Plasmatic Markers in Hemorrhagic Stroke
Author Information
Author(s): Marginean IC, Stanca DM, Vacaras V, Soritau O, Margiean M, Muresanu DF
Primary Institution: Department of Neurology, University of Medicine and Pharmacy, Cluj–Napoca
Hypothesis
Can biological markers be used to differentiate between ischemic and hemorrhagic stroke?
Conclusion
Biological markers like GFAP, S100B, and Apo C–III may help in diagnosing and managing acute stroke patients.
Supporting Evidence
- GFAP was detectable in 81% of ICH patients but only in 5% of IS patients.
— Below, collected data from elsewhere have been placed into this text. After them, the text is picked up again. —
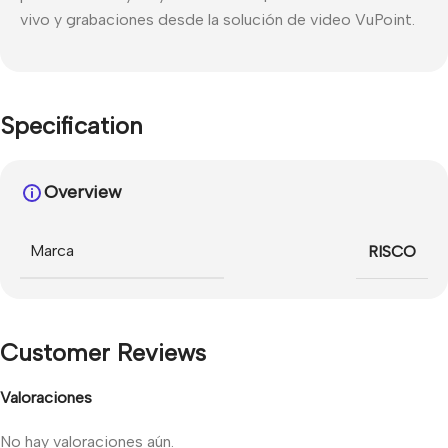
vivo y grabaciones desde la solución de video VuPoint.
Specification
Overview
Marca
RISCO
Customer Reviews
Valoraciones
No hay valoraciones aún.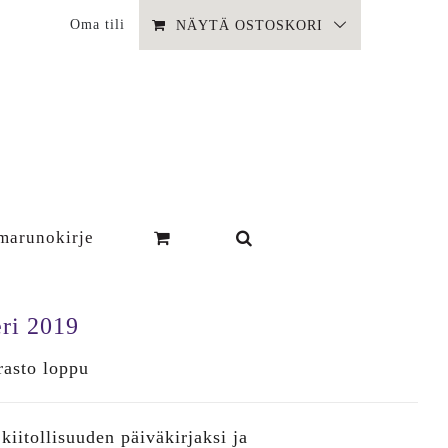
Oma tili
NÄYTÄ OSTOSKORI
marunokirje
ri 2019
inen
yinen
rasto loppu
a
kiitollisuuden päiväkirjaksi ja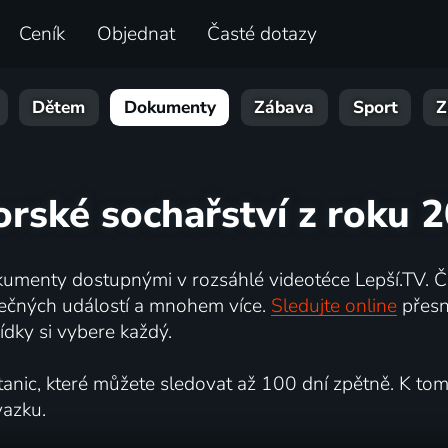
Ceník
Objednat
Časté dotazy
Dětem
Dokumenty
Zábava
Sport
Z
orské sochařství z roku 
umenty dostupnými v rozsáhlé videotéce Lepší.TV. Če
kutečných událostí a mnohem více.
Sledujte online
přesn
dky si vybere každý.
ic, které můžete sledovat až 100 dní zpětně. K tomu 
vazku.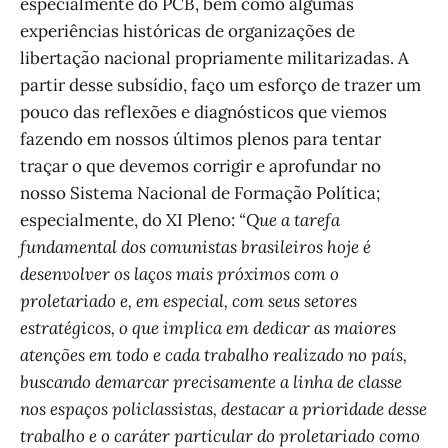
especialmente do PCB, bem como algumas
experiências históricas de organizações de
libertação nacional propriamente militarizadas. A
partir desse subsídio, faço um esforço de trazer um
pouco das reflexões e diagnósticos que viemos
fazendo em nossos últimos plenos para tentar
traçar o que devemos corrigir e aprofundar no
nosso Sistema Nacional de Formação Política;
especialmente, do XI Pleno:
“Que a tarefa
fundamental dos comunistas brasileiros hoje é
desenvolver os laços mais próximos com o
proletariado e, em especial, com seus setores
estratégicos, o que implica em dedicar as maiores
atenções em todo e cada trabalho realizado no país,
buscando demarcar precisamente a linha de classe
nos espaços policlassistas, destacar a prioridade desse
trabalho e o caráter particular do proletariado como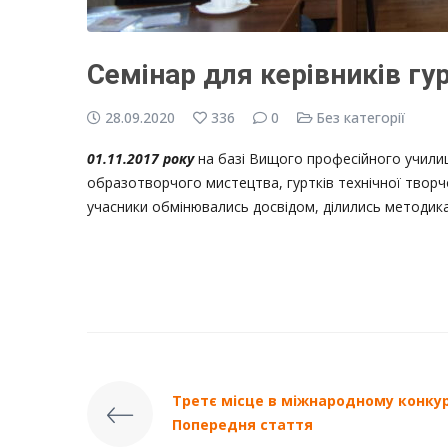
Семінар для керівників гу
28.09.2020
336
0
Без категорії
01.11.2017 року
на базі Вищого професійного училищ
образотворчого мистецтва, гуртків технічної творчо
учасники обмінювались досвідом, ділились методика
Третє місце в міжнародному конкур
Попередня стаття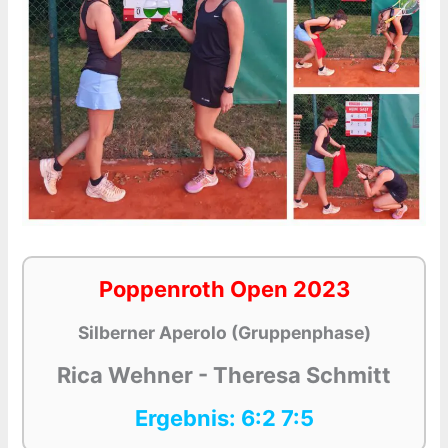
Poppenroth Open 2023
Silberner Aperolo (Gruppenphase)
Rica Wehner - Theresa Schmitt
Ergebnis: 6:2 7:5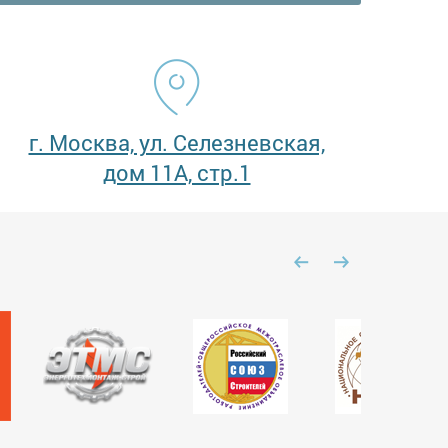
г. Москва, ул. Селезневская,
дом 11А, стр.1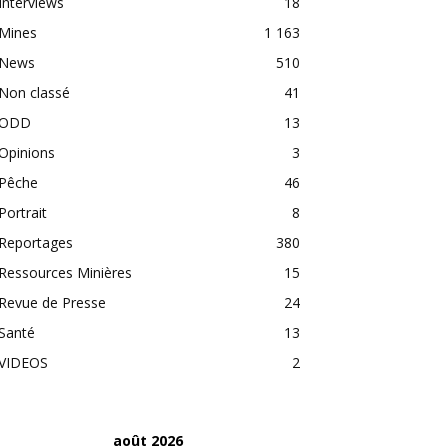
Interviews
18
Mines
1 163
News
510
Non classé
41
ODD
13
Opinions
3
Pêche
46
Portrait
8
Reportages
380
Ressources Minières
15
Revue de Presse
24
Santé
13
VIDEOS
2
août 2026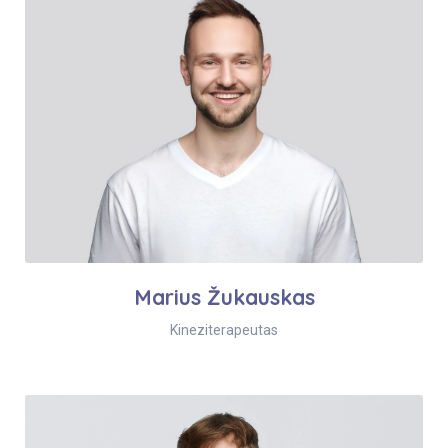
Marius Žukauskas
Kineziterapeutas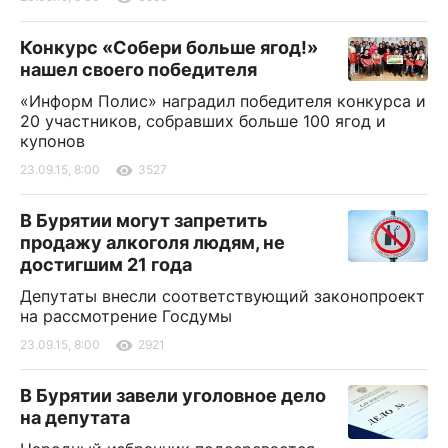
Конкурс «Собери больше ягод!»
нашел своего победителя
«Информ Полис» наградил победителя конкурса и
20 участников, собравших больше 100 ягод и
купонов
23.09.15, 8:00
3527
В Бурятии могут запретить
продажу алкоголя людям, не
достигшим 21 года
Депутаты внесли соответствующий законопроект
на рассмотрение Госдумы
23.09.15, 8:00
2921
В Бурятии завели уголовное дело
на депутата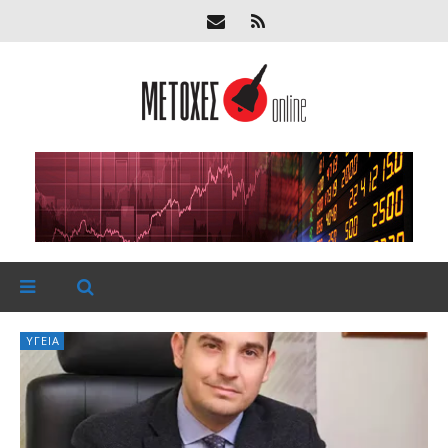
ΥΓΕΊΑ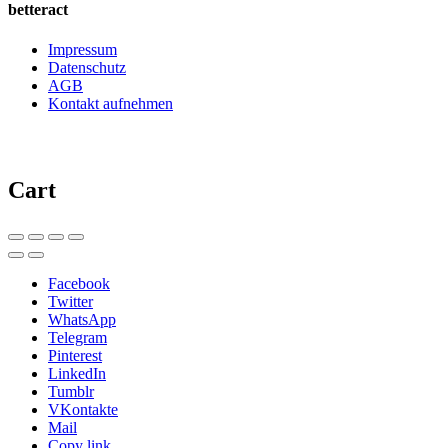
betteract
Impressum
Datenschutz
AGB
Kontakt aufnehmen
Cart
Facebook
Twitter
WhatsApp
Telegram
Pinterest
LinkedIn
Tumblr
VKontakte
Mail
Copy link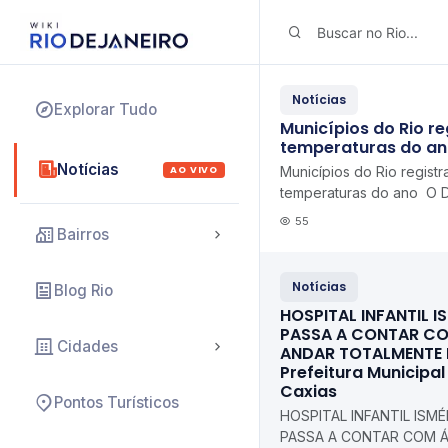
Notícias
Explorar Tudo
Municípios do Rio r
temperaturas do an
Notícias
AO VIVO
Municípios do Rio regist
temperaturas do ano O D
55
Bairros
Notícias
Blog Rio
HOSPITAL INFANTIL IS
PASSA A CONTAR CO
Cidades
ANDAR TOTALMENTE
Prefeitura Municipa
Caxias
Pontos Turísticos
HOSPITAL INFANTIL ISMÉL
PASSA A CONTAR COM Á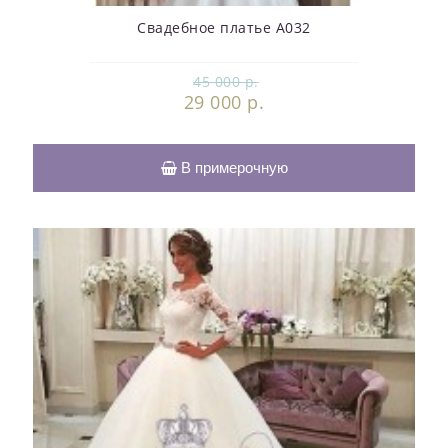
Свадебное платье А032
45 000 р.
29 000 р.
В примерочную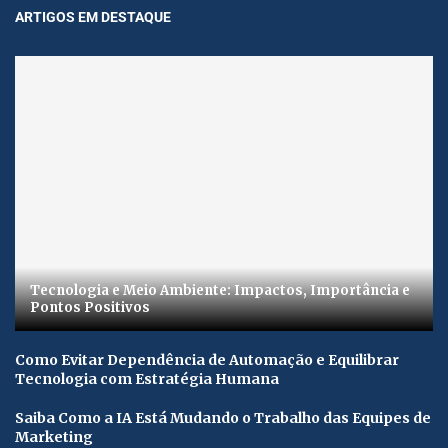
ARTIGOS EM DESTAQUE
Tecnologia e Meio Ambiente: Impactos, Importância e
Pontos Positivos
Como Evitar Dependência de Automação e Equilibrar
Tecnologia com Estratégia Humana
Saiba Como a IA Está Mudando o Trabalho das Equipes de
Marketing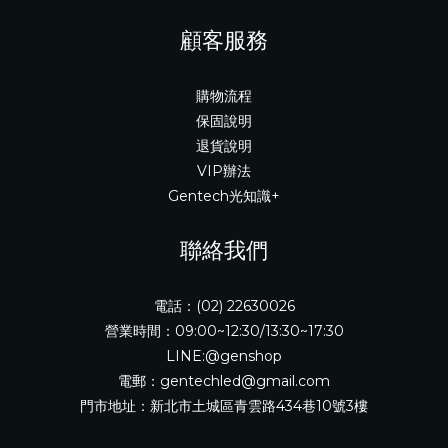
顧客服務
購物流程
保固說明
退貨說明
VIP辦法
Gentech光知識+
聯絡我們
電話：(02) 22630026
營業時間：09:00~12:30/13:30~17:30
LINE:@genshop
電郵：gentechled@gmail.com
門市地址：新北市土城區青雲路434巷10號3樓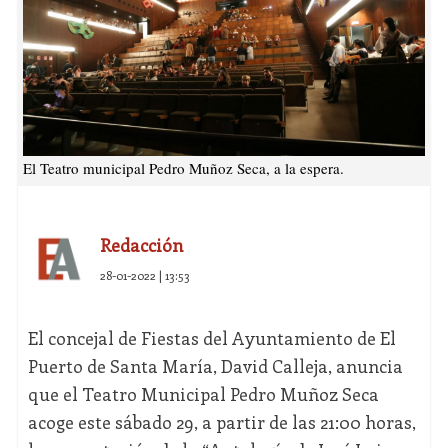
El Teatro municipal Pedro Muñoz Seca, a la espera.
Redacción
28-01-2022 | 13:53
El concejal de Fiestas del Ayuntamiento de El
Puerto de Santa María, David Calleja, anuncia
que el Teatro Municipal Pedro Muñoz Seca
acoge este sábado 29, a partir de las 21:00 horas,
- The mean GFAP serum concentration was significantly higher in patients with ICH.
- S100B levels increase in plasma after brain damage due to ischemic stroke.
- High blood S100B concentrations are associated with infarct size and outcome.
- APO C–III is overexpressed in acute ischemic stroke patients compared to acute intracerebral hemorrhage patients.
Takeaway
Doctors are looking for simple blood tests to tell if someone has had a stroke and what kind it is, which can help them treat the patient better.
Methodology
The study reviewed various biological markers and their potential use in diagnosing stroke types.
Limitations
Disability does not always correlate with the amount of brain tissue lost, and the blood-brain barrier may delay the release of proteins into the bloodstream.
Participant Demographics
93 patients with ischemic stroke and 42 patients with intracerebral hemorrhage.